A punto estaban todos de hundirse en sus propios huecos cuando jadeando por la carrera y quitándose a puñetazos las gotas de sudor que intentaban borrarlo, llegó el punto 6, se encaramó en el borde inferior del cajetín siguiente, y les espetó sin más:
-¿Queréis callaros de una vez y prestarme atención? -más por el susto que por la orden, los cinco dejaron de llorar y lo escucharon entre hipos- Aunque sois mis hermanos, hoy siento vergüenza de vosotros.
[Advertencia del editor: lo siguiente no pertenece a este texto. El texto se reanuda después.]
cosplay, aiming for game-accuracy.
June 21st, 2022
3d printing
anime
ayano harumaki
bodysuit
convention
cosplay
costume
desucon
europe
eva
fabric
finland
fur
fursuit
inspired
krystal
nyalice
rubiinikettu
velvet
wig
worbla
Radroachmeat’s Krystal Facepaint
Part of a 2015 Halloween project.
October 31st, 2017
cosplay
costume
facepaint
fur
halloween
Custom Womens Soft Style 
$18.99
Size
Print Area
Tú -miró al 1-, presumiendo siempre de formar 23 de las 27 letras; tú -miró al 2-, presumiendo de formar 15; tú, -miró al 3-, presumiendo de formar 16; tú, -miró al 4-, presumiendo de formar 15; y tú -miró al 5-, presumiendo de formar 13. Y ahora, ante una noticia tan terrible, en lugar de salir a informaros como yo, que solo sirvo para formar 6 letras, que soy el último de la fila, que hasta para hacer un tachón os necesito a los cinco, os ponéis a llorar. ¿Seréis cobardes?
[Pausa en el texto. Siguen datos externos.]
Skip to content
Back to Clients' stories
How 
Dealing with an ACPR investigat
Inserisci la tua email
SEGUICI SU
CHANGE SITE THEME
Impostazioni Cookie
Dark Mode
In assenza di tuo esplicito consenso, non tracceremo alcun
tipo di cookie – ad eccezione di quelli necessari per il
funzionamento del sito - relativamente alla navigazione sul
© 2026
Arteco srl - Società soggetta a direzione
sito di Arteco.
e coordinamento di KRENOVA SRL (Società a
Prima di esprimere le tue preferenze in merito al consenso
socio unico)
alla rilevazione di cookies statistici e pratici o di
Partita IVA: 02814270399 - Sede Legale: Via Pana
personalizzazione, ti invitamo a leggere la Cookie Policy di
¿Cómo, que te has ido a informar? -alzó la cabeza el punto 1- Creí que por estar fuera del cajetín, te habías ahogado en la primera lágrima.
-¿Y qué has averiguado? -interrumpieron los demás anhelantes, inquietos, sin perder tiempo en darle el gustazo de encomiar su actitud para crecerse pues de sobra sabía que sin sus seis letras no serían abecedario.
-Pues que en efecto, hay un señor llamado Jaws que con ojos mecánicos puede leer la información que aparece en la pantalla de una máquina que llaman ordenador, y los ciegos, que no están dispuestos a perder tierra conquistada con tanto esfuerzo, están encantados con él, y no es para menos; el ordenador les va a permitir igualarse con los videntes en no pocas profesiones, mejor dicho, creo que son los videntes los que acabarán igualándose a ellos pues el ordenador va desplazando a la letra impresa. Pero esto no significa que nos encierren. Al contrario. He visto que ahora nos ponen en las botoneras de los ascensores, en las cajas de los medicamentos, en los cajeros automáticos de los bancos, y somos tan necesarios, que para ponernos en el ordenador, han tenido que plantarnos dos puntos a los pies. Por lo tanto, ¡me voy a poner la u! ¿Queréis acompañarme?
Y cogiendo al punzón por las orejas para que se despabilara, volaron a la regleta y juntos escribieron:
Querido maestro: Puede usted vivir en paz, porque los inventores no mueren nunca, siguen viviendo en sus inventos, que en lo que haya un solo ciego que no quiera ser analfabeto, su abecedario, como el de las letras, no será una reliquia de museo, pues al igual que los videntes, los ciegos tendrán que escribir notas, borradores, apuntes y hasta discursos que haya que leer en público.